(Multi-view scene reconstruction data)
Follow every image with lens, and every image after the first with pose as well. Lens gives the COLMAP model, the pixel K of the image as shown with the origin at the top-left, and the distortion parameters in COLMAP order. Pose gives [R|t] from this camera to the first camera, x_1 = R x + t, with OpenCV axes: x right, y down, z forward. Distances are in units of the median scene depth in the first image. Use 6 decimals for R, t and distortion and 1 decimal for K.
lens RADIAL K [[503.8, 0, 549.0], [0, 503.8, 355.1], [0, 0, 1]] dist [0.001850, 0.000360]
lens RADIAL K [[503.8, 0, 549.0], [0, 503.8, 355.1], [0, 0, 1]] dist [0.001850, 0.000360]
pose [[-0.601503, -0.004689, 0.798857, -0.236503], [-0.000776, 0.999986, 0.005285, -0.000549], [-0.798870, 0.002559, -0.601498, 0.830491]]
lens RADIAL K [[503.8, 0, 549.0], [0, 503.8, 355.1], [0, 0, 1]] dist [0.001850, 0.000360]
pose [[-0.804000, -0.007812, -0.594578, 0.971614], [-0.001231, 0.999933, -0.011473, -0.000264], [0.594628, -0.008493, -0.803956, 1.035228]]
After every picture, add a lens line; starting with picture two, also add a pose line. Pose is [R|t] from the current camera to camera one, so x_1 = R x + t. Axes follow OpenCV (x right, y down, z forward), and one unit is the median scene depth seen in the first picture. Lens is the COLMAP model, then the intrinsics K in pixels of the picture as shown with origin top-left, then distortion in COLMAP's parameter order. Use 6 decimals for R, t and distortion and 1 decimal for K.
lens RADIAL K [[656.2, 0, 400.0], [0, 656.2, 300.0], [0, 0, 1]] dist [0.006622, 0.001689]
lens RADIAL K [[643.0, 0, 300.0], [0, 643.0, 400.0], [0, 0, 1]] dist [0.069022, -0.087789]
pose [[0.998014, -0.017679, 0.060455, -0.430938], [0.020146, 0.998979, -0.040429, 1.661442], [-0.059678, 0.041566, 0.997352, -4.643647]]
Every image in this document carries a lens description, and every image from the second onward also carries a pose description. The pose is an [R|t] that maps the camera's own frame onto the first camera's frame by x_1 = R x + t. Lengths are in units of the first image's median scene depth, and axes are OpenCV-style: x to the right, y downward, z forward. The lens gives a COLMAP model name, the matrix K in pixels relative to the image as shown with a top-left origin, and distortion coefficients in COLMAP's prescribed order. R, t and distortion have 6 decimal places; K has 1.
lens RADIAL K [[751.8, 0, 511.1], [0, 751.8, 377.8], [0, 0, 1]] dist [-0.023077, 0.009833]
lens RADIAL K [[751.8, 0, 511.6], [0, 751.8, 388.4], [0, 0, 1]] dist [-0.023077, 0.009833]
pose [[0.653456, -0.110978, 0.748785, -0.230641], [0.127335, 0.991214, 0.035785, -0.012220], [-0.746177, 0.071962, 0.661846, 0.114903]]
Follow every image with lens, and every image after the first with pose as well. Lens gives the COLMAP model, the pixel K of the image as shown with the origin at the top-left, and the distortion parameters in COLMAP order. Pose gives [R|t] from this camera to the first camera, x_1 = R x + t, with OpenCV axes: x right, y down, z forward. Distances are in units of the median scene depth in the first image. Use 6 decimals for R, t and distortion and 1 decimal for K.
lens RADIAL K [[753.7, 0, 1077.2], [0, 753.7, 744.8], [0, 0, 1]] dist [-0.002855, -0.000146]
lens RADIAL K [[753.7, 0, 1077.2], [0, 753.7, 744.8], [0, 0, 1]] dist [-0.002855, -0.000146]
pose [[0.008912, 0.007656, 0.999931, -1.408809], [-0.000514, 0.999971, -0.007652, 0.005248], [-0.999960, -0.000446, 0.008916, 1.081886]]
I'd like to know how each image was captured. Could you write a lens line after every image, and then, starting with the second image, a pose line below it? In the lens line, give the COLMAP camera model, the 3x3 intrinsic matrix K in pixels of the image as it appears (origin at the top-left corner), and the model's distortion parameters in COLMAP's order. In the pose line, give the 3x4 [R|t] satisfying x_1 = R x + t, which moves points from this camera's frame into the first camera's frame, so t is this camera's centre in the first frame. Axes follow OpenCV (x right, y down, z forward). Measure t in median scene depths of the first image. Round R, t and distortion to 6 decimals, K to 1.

EXERCISE GOAL
Return the material unchanged from its first line through the line containing "-0.008493, -0.803956, 1.035228]]", including both of those lines.

REPLY
Follow every image with lens, and every image after the first with pose as well. Lens gives the COLMAP model, the pixel K of the image as shown with the origin at the top-left, and the distortion parameters in COLMAP order. Pose gives [R|t] from this camera to the first camera, x_1 = R x + t, with OpenCV axes: x right, y down, z forward. Distances are in units of the median scene depth in the first image. Use 6 decimals for R, t and distortion and 1 decimal for K.
lens RADIAL K [[503.8, 0, 549.0], [0, 503.8, 355.1], [0, 0, 1]] dist [0.001850, 0.000360]
lens RADIAL K [[503.8, 0, 549.0], [0, 503.8, 355.1], [0, 0, 1]] dist [0.001850, 0.000360]
pose [[-0.601503, -0.004689, 0.798857, -0.236503], [-0.000776, 0.999986, 0.005285, -0.000549], [-0.798870, 0.002559, -0.601498, 0.830491]]
lens RADIAL K [[503.8, 0, 549.0], [0, 503.8, 355.1], [0, 0, 1]] dist [0.001850, 0.000360]
pose [[-0.804000, -0.007812, -0.594578, 0.971614], [-0.001231, 0.999933, -0.011473, -0.000264], [0.594628, -0.008493, -0.803956, 1.035228]]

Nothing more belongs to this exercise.